The development of the municipal loan bond market in Russia began in 1992, and by the beginning of the 2000s, about 100 issues of securities had been produced. After that, the indicators stabilized in the region of this figure.

Some Russian entities have so far actively used bonds to attract development loans. Among the leading regions in the market of municipal organizations is St. Petersburg, Tomsk Region, Moscow.

For example, for 2018, bonds issued by the Tomsk Region are estimated at about 10 billion rubles.

municipal loan bonds

Reliability

Municipal bonds are highly reliable. Since 2003, only one issue of such securities has defaulted. The government makes sure that payments are stable, trying to help troubled borrowers. More reliable than municipal government bonds only. Due to the high stability of municipal bonds, the yield on them is lower than corporate bonds, but higher than on bank deposits. In addition, banks often lose their licenses, and all funds in excess of 1.4 million rubles may be lost. There is no similar risk with municipal bonds.

Liquidity

Equally important is the liquidity of securities of this type. They are always traded on the exchange, and the holder can sell them at any time, or, conversely, purchase them.

municipal bonds of the russian federation

Sale entails the receipt of accumulated coupon income.

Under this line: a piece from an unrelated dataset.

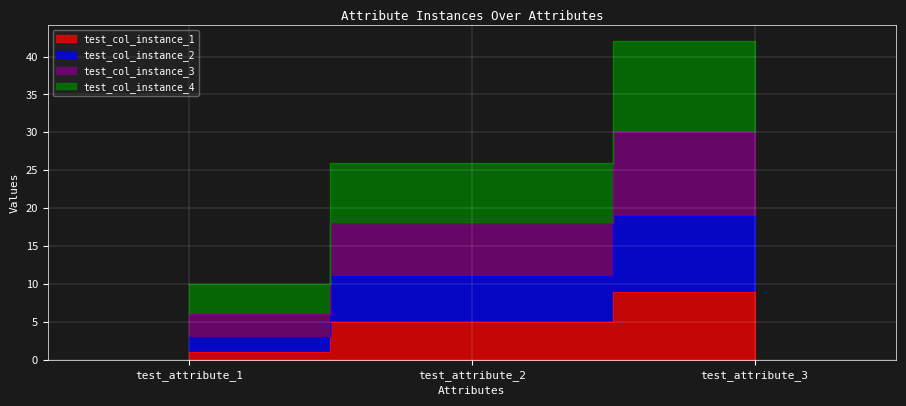

How many values in the test_col_instance_3 series exceed 18?

1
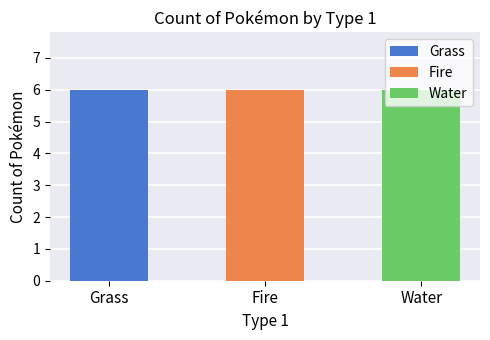

List the series in order of their peak value, lowest first.

Grass, Fire, Water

For example, if a payment of 100 rubles is made once every six months, then a sale after 3 months will allow you to receive 500 rubles of income accumulated over 3 months. Selling a bond can be problematic if at that moment it is not in demand. In this case, the sale will have to be carried out at a discount, or remain the holder of the security until maturity.

In addition, there is a likelihood of changes in interest rates in the economy, respectively, and the value of all debt securities will change. If rates rise, then municipal bonds become less attractive. This is due to the fact that you can put money on a bank deposit, where the percentage of income will be higher. This state of affairs leads to a decrease in the value of bonds. This is important to consider if the bondholder does not plan to hold them until redemption.

Municipal bonds of the Russian Federation are sold and bought on the stock exchange, to which individuals do not have access. This will require a broker - an intermediary engaged in trade.

Russian bonds

Disadvantages and advantages

Thus, it is possible to highlight the disadvantages and advantages of such papers. Among the advantages, there is a high level of reliability, as well as the yield of municipal bonds, the absence of a tax on coupon profit, liquidity, and a low level of risk of loss of funds. Among the shortcomings are the need to pay the tax on the difference (if the sale is carried out at a price higher than the purchase price), the impossibility of independent purchase and sale on the exchange (this will require the services of a broker), as well as the need to reduce the price if you want to sell bonds and there is no demand for them.

Having assessed all the advantages and disadvantages of municipal bonds, we can conclude that these securities are a good investment tool, especially if the contribution is made for a short period.